Distributive Laws in Programming Structures
Ondrej Rypacek, University of Nottingham
Distributive laws in Computer Science are in general rules governing the transformation of one programming structure into another. In functional programming, they are parametrically polymorphic functions with a characteristic type "swapping the order of two parameterized-type constructors". Their importance has been noted but to date documented only in several isolated cases and by diverse formal approaches such as Backouhse & Hoogendijk's zips, Meertens' functor pullers or McBride's idiomatic functors.
In this talk, a formal approach to distributive laws in programming structures will be presented, which discloses their simple nature, a uniform approach to elementary constructions on them and their precise relationship to similar notions elsewhere in Category Theory. Although the approach rests formally on deep results from 2-Category Theory, the presentation will be geometrical as much as possible, making use of the wonderful three dimensional nature of 2-categories.

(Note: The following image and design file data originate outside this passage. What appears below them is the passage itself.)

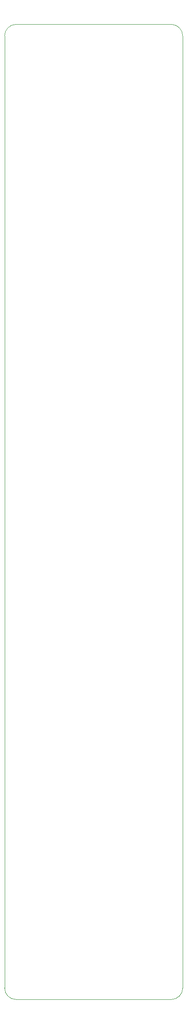
<source format=gbr>
%TF.GenerationSoftware,KiCad,Pcbnew,8.0.7-8.0.7-0~ubuntu24.04.1*%
%TF.CreationDate,2024-12-04T16:15:17+01:00*%
%TF.ProjectId,v_ggtermometer,76e46767-7465-4726-9d6f-6d657465722e,rev?*%
%TF.SameCoordinates,Original*%
%TF.FileFunction,Profile,NP*%
%FSLAX46Y46*%
G04 Gerber Fmt 4.6, Leading zero omitted, Abs format (unit mm)*
G04 Created by KiCad (PCBNEW 8.0.7-8.0.7-0~ubuntu24.04.1) date 2024-12-04 16:15:17*
%MOMM*%
%LPD*%
G01*
G04 APERTURE LIST*
%TA.AperFunction,Profile*%
%ADD10C,0.050000*%
%TD*%
G04 APERTURE END LIST*
D10*
X34340990Y1590990D02*
G75*
G02*
X32090990Y-659010I-2250000J0D01*
G01*
X-659010Y1590990D02*
X-659010Y188090990D01*
X-659010Y188090990D02*
G75*
G02*
X1590990Y190340990I2250000J0D01*
G01*
X1590990Y-659010D02*
G75*
G02*
X-659010Y1590990I0J2250000D01*
G01*
X32090990Y-659010D02*
X1590990Y-659010D01*
X32090990Y190340990D02*
G75*
G02*
X34340990Y188090990I0J-2250000D01*
G01*
X1590990Y190340990D02*
X32090990Y190340990D01*
X34340990Y188090990D02*
X34340990Y1590990D01*
M02*

</source>
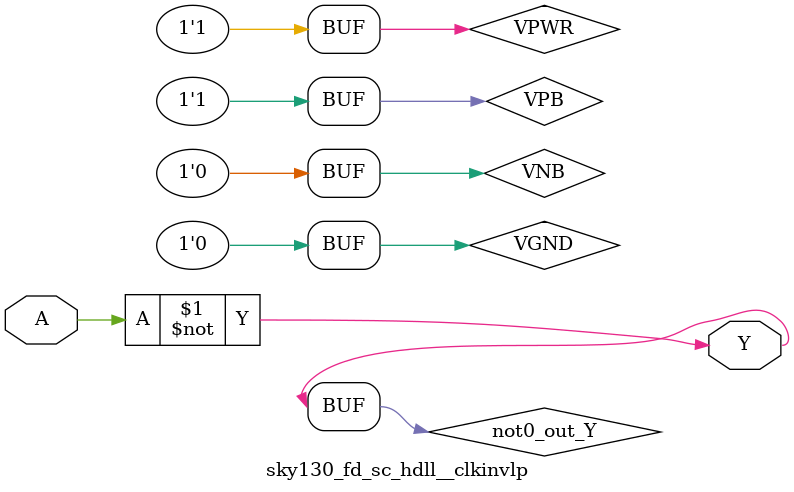
<source format=v>
/*
 * Copyright 2020 The SkyWater PDK Authors
 *
 * Licensed under the Apache License, Version 2.0 (the "License");
 * you may not use this file except in compliance with the License.
 * You may obtain a copy of the License at
 *
 *     https://www.apache.org/licenses/LICENSE-2.0
 *
 * Unless required by applicable law or agreed to in writing, software
 * distributed under the License is distributed on an "AS IS" BASIS,
 * WITHOUT WARRANTIES OR CONDITIONS OF ANY KIND, either express or implied.
 * See the License for the specific language governing permissions and
 * limitations under the License.
 *
 * SPDX-License-Identifier: Apache-2.0
*/


`ifndef SKY130_FD_SC_HDLL__CLKINVLP_TIMING_V
`define SKY130_FD_SC_HDLL__CLKINVLP_TIMING_V

/**
 * clkinvlp: Lower power Clock tree inverter.
 *
 * Verilog simulation timing model.
 */

`timescale 1ns / 1ps
`default_nettype none

`celldefine
module sky130_fd_sc_hdll__clkinvlp (
    Y,
    A
);

    // Module ports
    output Y;
    input  A;

    // Module supplies
    supply1 VPWR;
    supply0 VGND;
    supply1 VPB ;
    supply0 VNB ;

    // Local signals
    wire not0_out_Y;

    //  Name  Output      Other arguments
    not not0 (not0_out_Y, A              );
    buf buf0 (Y         , not0_out_Y     );

endmodule
`endcelldefine

`default_nettype wire
`endif  // SKY130_FD_SC_HDLL__CLKINVLP_TIMING_V

</source>
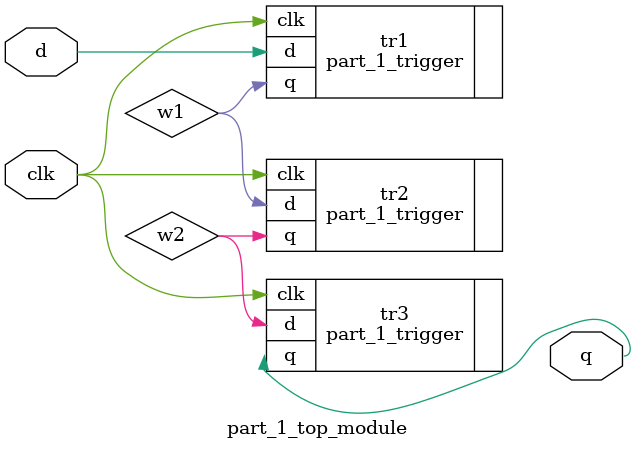
<source format=v>
module part_1_top_module (
    input clk,
    input d,
    output q
);

wire w1, w2;

part_1_trigger tr1(.clk(clk), .d(d), .q(w1));
part_1_trigger tr2(.clk(clk), .d(w1), .q(w2));
part_1_trigger tr3(.clk(clk), .d(w2), .q(q));

endmodule
</source>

Thomas Schilling, University of Kent
Haskell's type error messages are often not as helpful as they could be. One fundamental problem is that they blame a single location while several other locations may fix the error as well. A type error slice does not blame a single location, but a fragment of the failing program.
Previous work on type error slices requires reformulating type checking as a constraint solving problem. This makes it very difficult to integrate support for type error slices into existing compilers. In this talk I present how we can overcome this limitation by requiring only a very basic interface to the type checker.